## ABOUT THIS TASK
Across the data, every line with the word "Вишнёвая" counts once; state the total alone.

§

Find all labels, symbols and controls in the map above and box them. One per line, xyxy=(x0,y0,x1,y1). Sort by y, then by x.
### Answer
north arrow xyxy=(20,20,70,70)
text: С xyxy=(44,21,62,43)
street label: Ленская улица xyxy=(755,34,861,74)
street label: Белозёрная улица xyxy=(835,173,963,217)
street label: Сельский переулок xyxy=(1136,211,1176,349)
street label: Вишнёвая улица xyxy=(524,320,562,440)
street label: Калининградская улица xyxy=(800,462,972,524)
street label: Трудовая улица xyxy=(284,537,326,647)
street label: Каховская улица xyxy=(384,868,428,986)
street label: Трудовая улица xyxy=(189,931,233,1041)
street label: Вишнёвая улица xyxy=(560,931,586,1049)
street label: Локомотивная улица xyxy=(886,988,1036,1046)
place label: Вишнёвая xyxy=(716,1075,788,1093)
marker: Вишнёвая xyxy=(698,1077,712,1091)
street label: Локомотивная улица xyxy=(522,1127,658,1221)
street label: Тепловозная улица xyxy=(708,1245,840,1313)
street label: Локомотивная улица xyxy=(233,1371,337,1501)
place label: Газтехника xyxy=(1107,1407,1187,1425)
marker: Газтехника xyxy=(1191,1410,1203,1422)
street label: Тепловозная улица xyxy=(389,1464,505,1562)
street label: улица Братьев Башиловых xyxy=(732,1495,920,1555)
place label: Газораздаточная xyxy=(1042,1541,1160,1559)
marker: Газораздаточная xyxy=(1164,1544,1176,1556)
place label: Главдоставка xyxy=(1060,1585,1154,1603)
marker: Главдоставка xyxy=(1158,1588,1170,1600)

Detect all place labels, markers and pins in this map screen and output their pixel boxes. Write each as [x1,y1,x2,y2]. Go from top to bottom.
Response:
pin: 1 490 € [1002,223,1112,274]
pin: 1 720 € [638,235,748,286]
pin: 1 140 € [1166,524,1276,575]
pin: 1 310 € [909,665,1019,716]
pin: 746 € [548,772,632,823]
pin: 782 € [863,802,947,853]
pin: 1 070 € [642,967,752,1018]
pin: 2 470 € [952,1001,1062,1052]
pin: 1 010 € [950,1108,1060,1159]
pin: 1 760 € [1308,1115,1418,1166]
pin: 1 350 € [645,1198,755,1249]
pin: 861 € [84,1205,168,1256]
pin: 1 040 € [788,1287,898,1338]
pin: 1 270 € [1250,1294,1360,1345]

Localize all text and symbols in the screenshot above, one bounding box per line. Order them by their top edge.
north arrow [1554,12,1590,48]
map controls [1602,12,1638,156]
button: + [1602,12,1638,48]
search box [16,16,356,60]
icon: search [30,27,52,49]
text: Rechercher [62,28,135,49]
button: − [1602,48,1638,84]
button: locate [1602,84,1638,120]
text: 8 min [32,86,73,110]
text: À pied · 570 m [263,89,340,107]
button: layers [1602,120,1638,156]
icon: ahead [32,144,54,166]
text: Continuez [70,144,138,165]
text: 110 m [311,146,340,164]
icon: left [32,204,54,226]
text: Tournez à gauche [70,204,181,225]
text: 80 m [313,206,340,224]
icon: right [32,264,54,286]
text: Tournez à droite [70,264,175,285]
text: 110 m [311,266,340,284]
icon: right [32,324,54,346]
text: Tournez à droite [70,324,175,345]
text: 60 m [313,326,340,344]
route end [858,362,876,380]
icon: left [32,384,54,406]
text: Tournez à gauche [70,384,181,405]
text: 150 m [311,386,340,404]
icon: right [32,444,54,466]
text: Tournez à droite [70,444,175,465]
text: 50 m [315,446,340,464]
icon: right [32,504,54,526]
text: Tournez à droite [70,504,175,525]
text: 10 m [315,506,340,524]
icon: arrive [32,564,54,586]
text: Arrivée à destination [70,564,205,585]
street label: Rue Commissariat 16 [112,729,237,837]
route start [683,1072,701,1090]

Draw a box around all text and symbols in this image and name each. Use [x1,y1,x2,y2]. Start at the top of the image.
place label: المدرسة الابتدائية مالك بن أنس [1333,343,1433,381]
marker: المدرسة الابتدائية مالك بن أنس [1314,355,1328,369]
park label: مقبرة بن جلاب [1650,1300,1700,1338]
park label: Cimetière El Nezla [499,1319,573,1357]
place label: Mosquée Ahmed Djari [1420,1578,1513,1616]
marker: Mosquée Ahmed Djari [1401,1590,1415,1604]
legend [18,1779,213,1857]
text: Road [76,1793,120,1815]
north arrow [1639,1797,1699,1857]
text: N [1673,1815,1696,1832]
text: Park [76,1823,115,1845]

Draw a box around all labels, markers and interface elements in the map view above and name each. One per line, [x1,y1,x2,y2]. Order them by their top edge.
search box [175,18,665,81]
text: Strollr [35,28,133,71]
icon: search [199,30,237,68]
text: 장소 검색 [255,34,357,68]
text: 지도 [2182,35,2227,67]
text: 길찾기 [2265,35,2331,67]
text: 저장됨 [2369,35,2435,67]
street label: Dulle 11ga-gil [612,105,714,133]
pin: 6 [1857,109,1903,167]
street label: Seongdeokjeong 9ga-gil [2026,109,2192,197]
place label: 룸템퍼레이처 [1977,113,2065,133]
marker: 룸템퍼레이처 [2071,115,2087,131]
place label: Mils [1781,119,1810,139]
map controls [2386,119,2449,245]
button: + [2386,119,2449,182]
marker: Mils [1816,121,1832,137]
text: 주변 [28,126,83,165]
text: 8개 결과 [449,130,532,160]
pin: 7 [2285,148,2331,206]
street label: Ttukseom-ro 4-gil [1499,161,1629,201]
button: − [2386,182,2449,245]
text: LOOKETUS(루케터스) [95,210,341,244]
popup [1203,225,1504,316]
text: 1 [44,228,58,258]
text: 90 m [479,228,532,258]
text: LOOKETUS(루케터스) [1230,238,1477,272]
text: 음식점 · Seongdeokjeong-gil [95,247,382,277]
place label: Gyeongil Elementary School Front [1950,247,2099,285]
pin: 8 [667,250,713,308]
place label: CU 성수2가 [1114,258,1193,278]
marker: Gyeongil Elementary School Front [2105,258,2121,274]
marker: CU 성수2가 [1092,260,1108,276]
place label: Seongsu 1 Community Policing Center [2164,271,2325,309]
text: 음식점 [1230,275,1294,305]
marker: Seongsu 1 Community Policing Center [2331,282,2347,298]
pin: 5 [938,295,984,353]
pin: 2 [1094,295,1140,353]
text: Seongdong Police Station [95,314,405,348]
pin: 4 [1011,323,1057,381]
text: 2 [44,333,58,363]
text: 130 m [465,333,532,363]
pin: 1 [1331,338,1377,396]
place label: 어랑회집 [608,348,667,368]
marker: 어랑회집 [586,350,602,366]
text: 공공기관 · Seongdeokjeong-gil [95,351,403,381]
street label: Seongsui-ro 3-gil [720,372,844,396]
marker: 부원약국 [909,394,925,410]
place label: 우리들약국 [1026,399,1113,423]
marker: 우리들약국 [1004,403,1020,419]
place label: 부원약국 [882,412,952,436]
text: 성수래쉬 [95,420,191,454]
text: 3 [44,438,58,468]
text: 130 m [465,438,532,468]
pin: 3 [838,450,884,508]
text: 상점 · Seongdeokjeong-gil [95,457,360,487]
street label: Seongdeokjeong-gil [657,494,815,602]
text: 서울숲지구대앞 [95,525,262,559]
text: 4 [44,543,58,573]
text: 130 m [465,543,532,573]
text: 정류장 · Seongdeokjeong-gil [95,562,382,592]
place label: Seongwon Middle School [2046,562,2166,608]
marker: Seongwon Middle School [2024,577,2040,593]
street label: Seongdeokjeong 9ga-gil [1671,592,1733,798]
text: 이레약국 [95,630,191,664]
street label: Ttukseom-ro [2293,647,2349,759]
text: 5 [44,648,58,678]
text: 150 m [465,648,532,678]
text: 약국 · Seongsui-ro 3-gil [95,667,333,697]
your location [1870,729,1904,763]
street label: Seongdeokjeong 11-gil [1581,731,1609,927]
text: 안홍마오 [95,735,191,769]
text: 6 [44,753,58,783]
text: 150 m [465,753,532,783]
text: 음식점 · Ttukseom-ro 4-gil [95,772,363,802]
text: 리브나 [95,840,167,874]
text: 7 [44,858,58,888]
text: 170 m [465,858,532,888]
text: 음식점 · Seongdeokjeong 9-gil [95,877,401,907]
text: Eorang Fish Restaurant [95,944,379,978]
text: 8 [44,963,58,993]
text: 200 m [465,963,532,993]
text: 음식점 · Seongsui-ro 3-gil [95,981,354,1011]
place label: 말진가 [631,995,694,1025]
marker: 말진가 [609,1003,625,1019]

§

## EXERCISE ANSWER
4